◆ SOAL LATIHAN:
#1 Menurut teks tentang desentralisasi keuangan publik di bawah, apa prinsip dasar pelaksanaan desentralisasi fiskal di Indonesia?
#2 Sebutkan semua undang-undang yang tercantum sebagai dasar hukum dalam teks tentang desentralisasi keuangan publik di bawah.
#3 Ringkaslah paragraf dalam teks tentang desentralisasi keuangan publik yang diawali dengan kata “Implementasi konsepsi” menjadi daftar poin singkat tanpa menghilangkan fakta utamanya.
*** TEKS LATIHAN ***
Halaman

Kamis, 31 Mei 2012

DAMPAK DESENTRALISASI KEUANGAN PUBLIK TERHADAP MANAJEMEN KEUANGAN PEMERINTAH

DAMPAK DESENTRALISASI KEUANGAN PUBLIK TERHADAP MANAJEMEN KEUANGAN PEMERINTAH

Dasar Hukum :
- UU No.32 tahun 2004 tentang Pemerintahan Daerah
- UU No.33 tahun 2004 tentang Perimbangan Keuangan Pemerintah Pusat & Pemerintah Daerah
- UU No.17 tahun 2003 tentang Keuangan Negara
- UU No.1 tahun 2004 tentang Perbendaharaan Negara
- UU No.15 tahun 2005 tentang Pemeriksaan Pengelolaan & Tanggung Jawab Keuangan Negara
PENGERTIAN DESENTRALISASI
-> Penyerahan wewenang pemerintahan oleh Pemerintah Pusat kepada daerah otonom untuk mengatur dan mengurus urusan pemerintahan dalam sistem Negara Kesatuan Republik Indonesia.
TUJUAN DESENTRALISASI FISKAL
a. Meningkatkan efisiensi pelayanan publik;
b. Mengakomodasi aspirasi masyarakat;
c. Memperbaiki struktur fiskal (APBD);
d. Mobilisasi sumber-sumber keuangan (PAD);
e. Meningkatkan akuntabilitas, transparansi, dan partisipasi;
f. Mengurangi disparitas fiskal antardaerah;
g. Menjamin penyediaan pelayanan dasar sosial;
h. Memperbaiki kesejahteraan masyarakat;
i. Menstimulasi perekonomian dan investasi di daerah
PRINSIP DASAR DESENTRALISASI
Prinsip dasar pelaksanaan desentralisasi fiskal di Indonesia adalah “MONEY FOLLOWS FUNCTION”, yaitu fungsi pokok pelayanan publik didaerahkan, dengan dukungan pembiayaan pusat melalui penyerahan sumber-sumber penerimaan kepada daerah. Dalam hal ini, maka sumber-sumber penerimaan negara yang sebelumnya ada di Pusat juga harus sebagian diturunkan ke Daerah. Hal inilah yang selanjutnya disebut sebagai desentralisasi fiskal.
Implementasi konsepsi “Money follows function” berdasarkan UU 25/1999 dilakukan dengan memberikan sumber-sumber pembiayaan yang (jauh) lebih besar kepada Daerah. Kewenangan untuk mengoptimalkan sumber keuangan Daerah sendiri dilakukan melalui peningkatan kapasitas PAD, sedangkan perimbangan keuangan dilakukan melalui pengalokasian Dana Perimbangan.
*** CUPLIKAN DATA ***
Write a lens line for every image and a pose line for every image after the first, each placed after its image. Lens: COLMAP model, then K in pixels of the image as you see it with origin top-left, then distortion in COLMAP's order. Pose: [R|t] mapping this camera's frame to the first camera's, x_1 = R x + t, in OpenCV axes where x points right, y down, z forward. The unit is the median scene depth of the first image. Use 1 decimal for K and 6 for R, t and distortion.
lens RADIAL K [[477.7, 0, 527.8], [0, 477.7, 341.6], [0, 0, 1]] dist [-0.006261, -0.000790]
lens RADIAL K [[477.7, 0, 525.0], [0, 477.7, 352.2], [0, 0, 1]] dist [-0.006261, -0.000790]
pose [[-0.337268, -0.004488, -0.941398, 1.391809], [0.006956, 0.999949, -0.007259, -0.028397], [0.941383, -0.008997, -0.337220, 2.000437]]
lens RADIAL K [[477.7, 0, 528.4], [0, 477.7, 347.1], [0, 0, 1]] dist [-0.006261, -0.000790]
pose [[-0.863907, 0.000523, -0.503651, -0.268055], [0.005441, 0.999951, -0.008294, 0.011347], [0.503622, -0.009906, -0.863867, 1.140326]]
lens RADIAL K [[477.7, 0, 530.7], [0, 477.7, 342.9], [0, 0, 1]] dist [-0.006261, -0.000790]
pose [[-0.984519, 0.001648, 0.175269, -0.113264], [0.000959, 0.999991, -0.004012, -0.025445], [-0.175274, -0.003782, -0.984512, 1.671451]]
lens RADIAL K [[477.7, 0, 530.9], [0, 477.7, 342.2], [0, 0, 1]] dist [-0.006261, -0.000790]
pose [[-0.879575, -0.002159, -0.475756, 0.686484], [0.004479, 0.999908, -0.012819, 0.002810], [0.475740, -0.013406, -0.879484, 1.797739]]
***
◆ KUNCI JAWABAN:
#1 Prinsip dasarnya adalah “Money follows function”.

#2
- UU No.32 tahun 2004 tentang Pemerintahan Daerah
- UU No.33 tahun 2004 tentang Perimbangan Keuangan Pemerintah Pusat & Pemerintah Daerah
- UU No.17 tahun 2003 tentang Keuangan Negara
- UU No.1 tahun 2004 tentang Perbendaharaan Negara
- UU No.15 tahun 2005 tentang Pemeriksaan Pengelolaan & Tanggung Jawab Keuangan Negara

#3
- Berdasarkan UU 25/1999, konsep “Money follows function” diterapkan dengan memberikan sumber pembiayaan yang jauh lebih besar kepada Daerah.
- Sumber keuangan Daerah sendiri dioptimalkan melalui peningkatan kapasitas PAD.
- Perimbangan keuangan dilakukan melalui pengalokasian Dana Perimbangan.